* WORK REQUIRED *
Turn the material, from its start through the line containing "Инкогнито 6121", into a Markdown table with the columns "Row" and "Line," numbering each line and skipping blank ones. Leave the pictures out of the table.
----- RECORD EXCERPTS
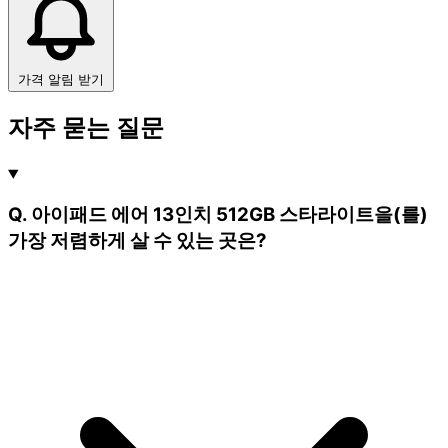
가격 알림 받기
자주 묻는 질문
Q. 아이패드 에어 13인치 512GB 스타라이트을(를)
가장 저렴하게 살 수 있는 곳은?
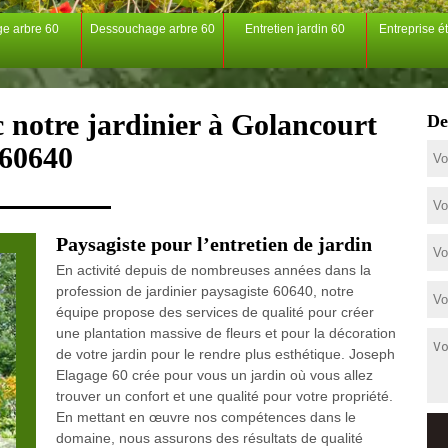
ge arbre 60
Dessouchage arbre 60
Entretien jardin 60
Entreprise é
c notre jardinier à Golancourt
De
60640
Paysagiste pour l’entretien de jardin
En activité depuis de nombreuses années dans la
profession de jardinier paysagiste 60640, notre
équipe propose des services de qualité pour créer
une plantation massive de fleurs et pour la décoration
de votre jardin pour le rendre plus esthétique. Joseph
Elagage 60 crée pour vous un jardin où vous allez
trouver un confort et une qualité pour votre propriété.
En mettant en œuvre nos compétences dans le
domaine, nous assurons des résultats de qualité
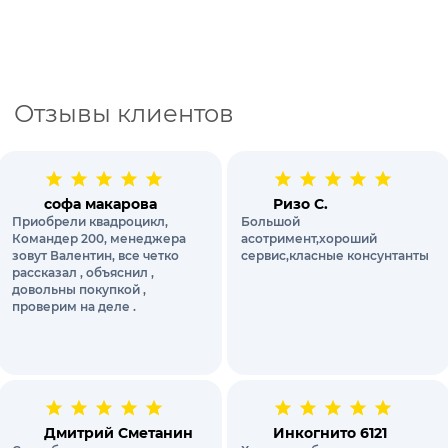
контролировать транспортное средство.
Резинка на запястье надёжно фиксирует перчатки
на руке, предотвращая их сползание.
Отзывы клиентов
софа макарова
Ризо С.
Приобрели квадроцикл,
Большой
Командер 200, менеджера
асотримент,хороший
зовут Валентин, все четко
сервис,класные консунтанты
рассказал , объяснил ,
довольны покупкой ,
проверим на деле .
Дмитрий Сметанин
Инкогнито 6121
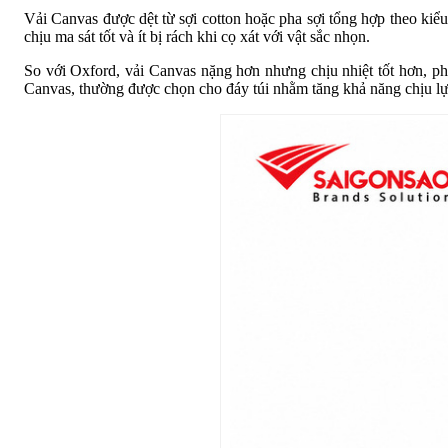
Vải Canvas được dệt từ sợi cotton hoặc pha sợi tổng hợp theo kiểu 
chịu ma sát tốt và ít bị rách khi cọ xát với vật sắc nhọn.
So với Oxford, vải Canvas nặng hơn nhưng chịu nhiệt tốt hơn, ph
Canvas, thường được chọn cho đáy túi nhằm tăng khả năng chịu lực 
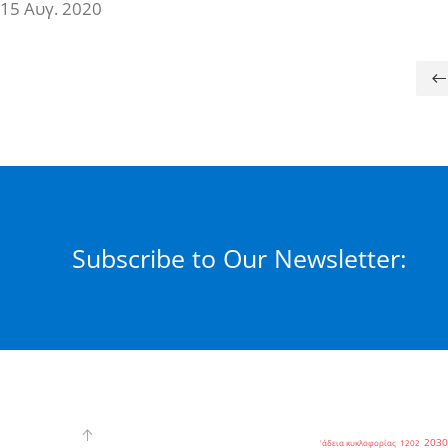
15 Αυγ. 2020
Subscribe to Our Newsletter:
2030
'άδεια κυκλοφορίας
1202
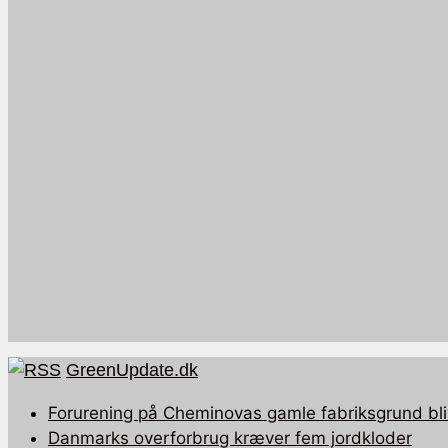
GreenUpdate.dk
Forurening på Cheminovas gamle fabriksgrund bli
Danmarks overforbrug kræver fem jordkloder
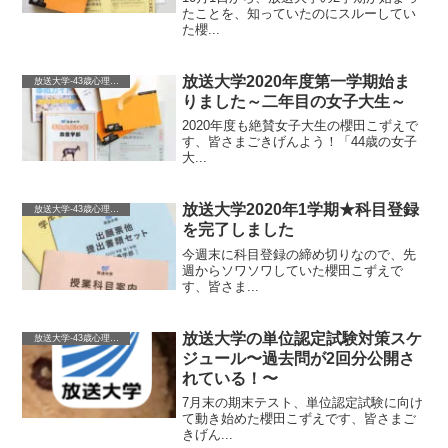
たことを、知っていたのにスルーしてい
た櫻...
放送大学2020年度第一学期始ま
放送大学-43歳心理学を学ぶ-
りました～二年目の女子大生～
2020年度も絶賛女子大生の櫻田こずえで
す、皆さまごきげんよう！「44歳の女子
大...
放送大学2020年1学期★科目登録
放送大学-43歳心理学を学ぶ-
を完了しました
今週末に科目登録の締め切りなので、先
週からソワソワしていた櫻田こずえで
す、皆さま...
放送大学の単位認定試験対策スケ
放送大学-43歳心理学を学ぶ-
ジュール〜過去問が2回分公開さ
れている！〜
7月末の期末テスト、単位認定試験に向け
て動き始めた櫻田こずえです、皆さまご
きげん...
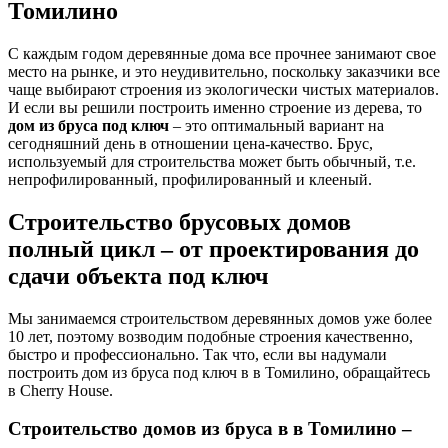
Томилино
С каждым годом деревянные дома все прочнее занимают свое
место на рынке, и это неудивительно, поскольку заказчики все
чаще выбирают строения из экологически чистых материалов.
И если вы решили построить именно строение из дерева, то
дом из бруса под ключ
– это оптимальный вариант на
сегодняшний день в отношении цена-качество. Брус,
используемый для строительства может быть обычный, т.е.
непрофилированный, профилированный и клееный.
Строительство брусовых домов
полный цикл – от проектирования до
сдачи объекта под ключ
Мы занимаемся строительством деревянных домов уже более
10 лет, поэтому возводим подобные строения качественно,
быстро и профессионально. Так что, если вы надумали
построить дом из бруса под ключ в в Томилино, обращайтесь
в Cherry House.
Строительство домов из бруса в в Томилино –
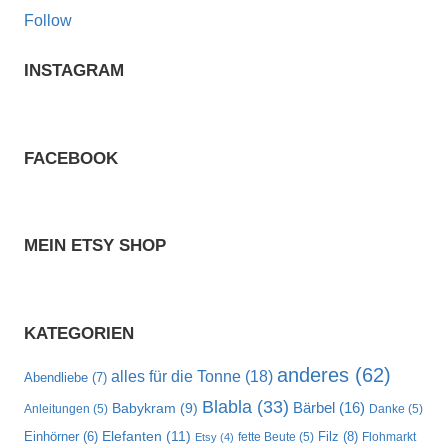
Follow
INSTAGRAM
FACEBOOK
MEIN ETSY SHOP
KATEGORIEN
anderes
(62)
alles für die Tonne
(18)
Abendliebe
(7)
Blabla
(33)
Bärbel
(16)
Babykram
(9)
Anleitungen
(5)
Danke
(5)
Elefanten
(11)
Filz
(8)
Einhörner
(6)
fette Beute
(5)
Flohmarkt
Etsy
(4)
----------
* OUTPUT OF THE EXERCISE *
| Row | Line |
|---|---|
| 1 | 가격 알림 받기 |
| 2 | 자주 묻는 질문 |
| 3 | Q. 아이패드 에어 13인치 512GB 스타라이트을(를) |
| 4 | 가장 저렴하게 살 수 있는 곳은? |
| 5 | ge arbre 60 |
| 6 | Dessouchage arbre 60 |
| 7 | Entretien jardin 60 |
| 8 | Entreprise é |
| 9 | c notre jardinier à Golancourt |
| 10 | De |
| 11 | 60640 |
| 12 | Paysagiste pour l’entretien de jardin |
| 13 | En activité depuis de nombreuses années dans la |
| 14 | profession de jardinier paysagiste 60640, notre |
| 15 | équipe propose des services de qualité pour créer |
| 16 | une plantation massive de fleurs et pour la décoration |
| 17 | de votre jardin pour le rendre plus esthétique. Joseph |
| 18 | Elagage 60 crée pour vous un jardin où vous allez |
| 19 | trouver un confort et une qualité pour votre propriété. |
| 20 | En mettant en œuvre nos compétences dans le |
| 21 | domaine, nous assurons des résultats de qualité |
| 22 | контролировать транспортное средство. |
| 23 | Резинка на запястье надёжно фиксирует перчатки |
| 24 | на руке, предотвращая их сползание. |
| 25 | Отзывы клиентов |
| 26 | софа макарова |
| 27 | Ризо С. |
| 28 | Приобрели квадроцикл, |
| 29 | Большой |
| 30 | Командер 200, менеджера |
| 31 | асотримент,хороший |
| 32 | зовут Валентин, все четко |
| 33 | сервис,класные консунтанты |
| 34 | рассказал , объяснил , |
| 35 | довольны покупкой , |
| 36 | проверим на деле . |
| 37 | Дмитрий Сметанин |
| 38 | Инкогнито 6121 |